This week, the semiconductor industry remained in the news with NVIDIA’s extremely disappointing third-quarter earnings announcement. The company missed analyst targets for both EPS and revenue.
This weak announcement resulted in shares collapsing, down 19% today. It’s too early to tell just where the dust will settle on this major chipmaker. But it could give a signal to another.
Intel is one of the largest integrated chipmakers in the world. It has been an unpopular stock for quite a while, due to it losing market share to AMD as consumers have trended away from traditional PCs (where Intel dominates) and into mobile products. Still, the company is no slouch.
It has annual revenues of $69.4 billion, a market cap of $222 billion and pays a stable — if not too exciting — 2.5% dividend. It is also an industry leader not going anywhere. Nonetheless, the market is holding back from putting too much into INTC shares.
Right now, the company’s stock is valued at just 10 times expected 2019 earnings. That’s about half of the rest of the market and one-third AMD. It certainly has room to grow.
The concern, however, is the nature of its business itself. Much is riding on Intel’s future products. It is developing a 10-nanometer chipset that would replace the current 14nm ones everyone is using now. It is also working on a replacement for that chipset with a 7nm one in development.
That’s how fast this industry moves. It was after all Intel’s founder, Gordon Moore, for which Moore’s law is named. That’s the one that states that components in integrated circuits (chips) doubles each year. Meaning each year brings twice the computing power with it. This has mostly been the case for decades.
So, until investors get a better clue as to what Intel’s plans are for these developments, they seem to be sitting on their hands. Intel’s board of directors, however, is not.
Yesterday, hours before NVIDIA was set to announce its disastrous earnings numbers, Intel announced its board’s approval to increase its share buyback plan by $15 billion. That’s in addition to the $4.7 billion left from the last one. While Intel is not a small company, this is still a large chunk of change. This works out to about 9% of the company’s entire market cap.
Now, if investors are hoping for more news from Intel before they decide to jump back in, they may be in for a bit of disappointment. The company doesn’t announce its next earnings until late January. That’s part of the reason shares aren’t trading higher on the news of NVIDIA’s fall. But it also sets up a nice window to enter a trade for anyone bullish on Intel.
Either a Surprise or a Year-End Reallocation Could Boost Intel
Intel is not just going to go dead silent until its earnings. While the company has a history of keeping its financial performance under wraps until earnings announcements, it is anything but a quiet business.
It would be quite in the industry leader’s M.O. to announce some updates about its upcoming chipsets before January. In fact, the company is going to participate in a large conference later this month that could prove exciting to some in the industry. Intel CFO and Interim CEO Robert Swan is actually going to kick off the Credit Suisse Media & Telecom Conference with a keynote speech. That’d be the place for something exciting.

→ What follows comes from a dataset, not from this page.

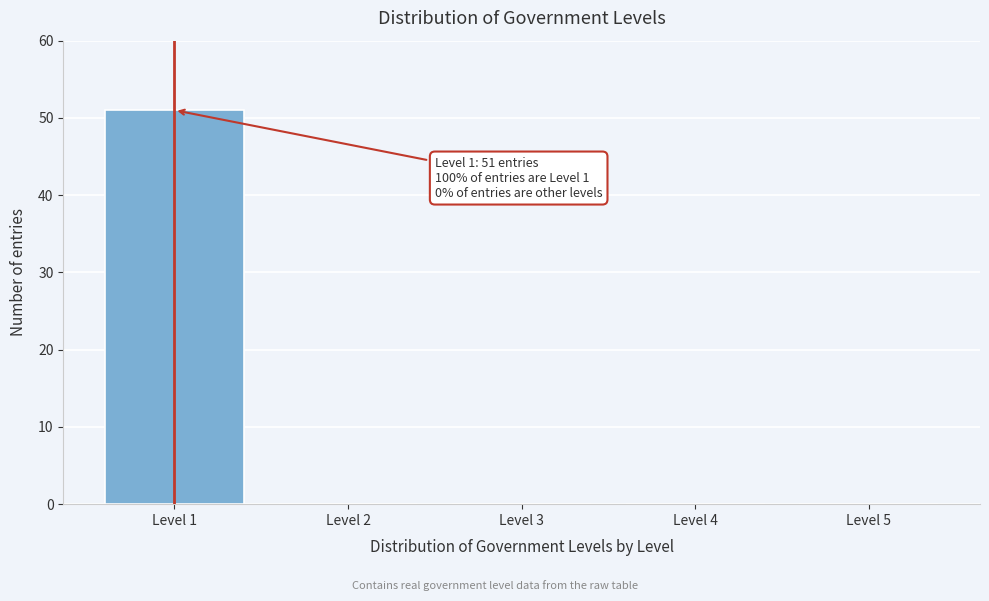

Reading left to right, extract all data points from this chart.

Level 1=51	Level 2=0	Level 3=0	Level 4=0	Level 5=0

Regardless of any surprise news about its chips, the company’s undervaluation will remain attractive in this period of portfolio readjustment and year-end reflection for some investors. It quite possibly could see a little kick much sooner than its next earnings announcement.
Fortunately, there’s a perfect strategy to play just such a potential movement.
A Perfect Trade For Short Term Bulls
A bull call spread is one where a trader buys a call at or near the current stock’s price and sells a call with a higher strike price. This results in a net debit. That’s the trader’s total capital at risk for the duration of the trade.
The total profit potential of such a trade is the difference between strike prices in the calls minus the premium paid to enter them.
For a stock like Intel, with such low volatility this often gives a bullish trader a nice return on their risk.
The point of such a trade is to benefit from short-term increases in share price without the risk of losing the full cost of buying a call option.
This graph shows you just how this strategy works:
Source: The Options Industry Council
As you can see, your downside is limited at just the amount it takes to enter the trade. The upside, too, is limited, but can often be easily achieved.
Let’s look at a specific bull call spread for Intel.
A Specific Bull Call Spread Trade On INTC
If one were to buy a December 21 $49 call for $1.49 per share and sell a December 21 $50 call for $1.04 per share, they’d pay $0.45 per share. Since each call represents 100 shares, that works out to a net debit to their account of $45 to enter this trade.
That’s the total amount at risk. If shares of Intel remain below $49 until expiration next month, that $45 is the most they’d have to lose.
The potential profit on this specific trade is measured by taking the difference in strike prices ($50 – $49 = $1) and subtracting the debit to enter the trade. So, for this bull call spread, that works out to $55 ($1 – $0.45 = $0.55; $0.55 per share x 100 shares per contract = $55).
This means that if one were to enter this trade today, their potential profit would equal 125% of the amount they have at risk.
With more than a month left before expiration, the possibility of Intel reaching $50 per share and paying out this full reward is high. There are no guarantees, of course. But if Intel picks up any new investors looking for discounts in that time, it is definitely a potential winner with this trade.